What Watson’s really here to do, of
course, is to wind up fans of Conan Doyle, and Sherlock, on internet
messageboards. A female Watson? A lady Watson? Watsdaughter? Mottson?
This is against all nature. Against all law. This is classic fiction,
for heaven’s sake! You can’t go just … making things up! What if they
have sex? Sherlock can’t have sex with Watson! He’s a Holmesosexual!
Oh, this is worse than that time they put an ear on a mouse.
Personally, I was simply
curious/neutral about the idea of a female Watson and, in the event,
the conceit works fine. If the conceit is, of course, to make a
detective series about a very clever, socially awkward detective and
his more socially adroit sidekick.

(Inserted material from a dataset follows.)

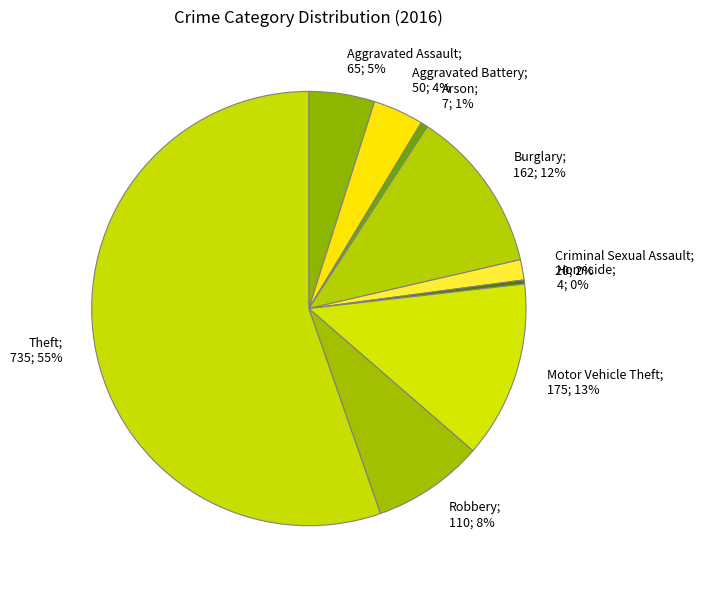

Approximately how many times larger is the value at Aggravated Assault; 65; 5% compared to Burglary; 162; 12%?

0.4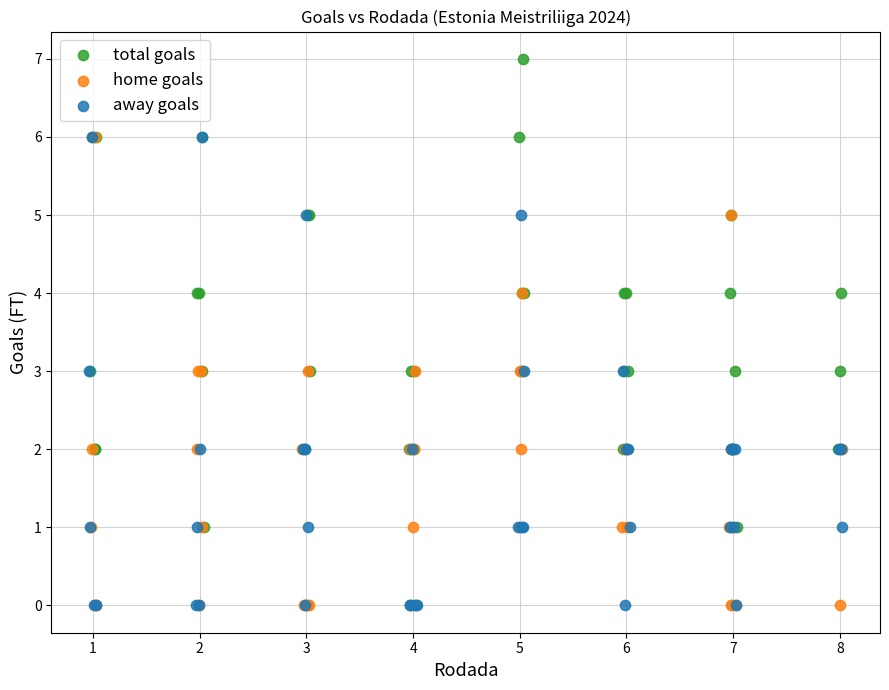

Which series reaches the maximum Y coordinate?

total goals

The scripting and plotting of
Elementary scores a non-embarrassing 6/10, and Jonny Lee Miller’s
Sherlock is an interesting take: eyes bright, diction clipped, he keeps
bees on the apartment roof, and the honey oozes, portentously, through
the floorboards.
“I’m writing a book,” he explains, to
Watson, as they stand on the roof, with the Manhattan skyline behind
them. “A practical handbook on bee-keeping culture, with regards to
segregating the queen.”
Watson stares at him, as the honey
drips, like he’s the silliest/cleverest boy alive.
Of course, CBS could have simply
commissioned a detective series about a very clever detective, his
sidekick and their bees, called it “Basil Thinkington & His
Sidekick, Joanna Lovely”, and avoided all of the Elementary v Sherlock
controversy entirely. Because, let’s be honest, Elementary has nothing
to do with either Sherlock, or Conan Doyle. Whilst Sherlock is by way
of a vivid love-letter to Conan Doyle — every episode competes to be
the one with the most in-jokes and canonical references; it is an act
of deep adoration, reverence and joy — Elementary has taken nothing but
the names, and a whole lot of publicity off the back of an imagined
rivalry.
But of course, if they’d just made
yet another solid detective story about a detectorer and his less
detectory mate, I wouldn’t be writing about it, and you wouldn’t be
reading about it.
On the other hand, Arrow is a barely
disguised rewrite of Smallville, but Oliver Queen is shirtless in every
episode and holy christ on a cracker is that guy HOT HOT HOT!!!!!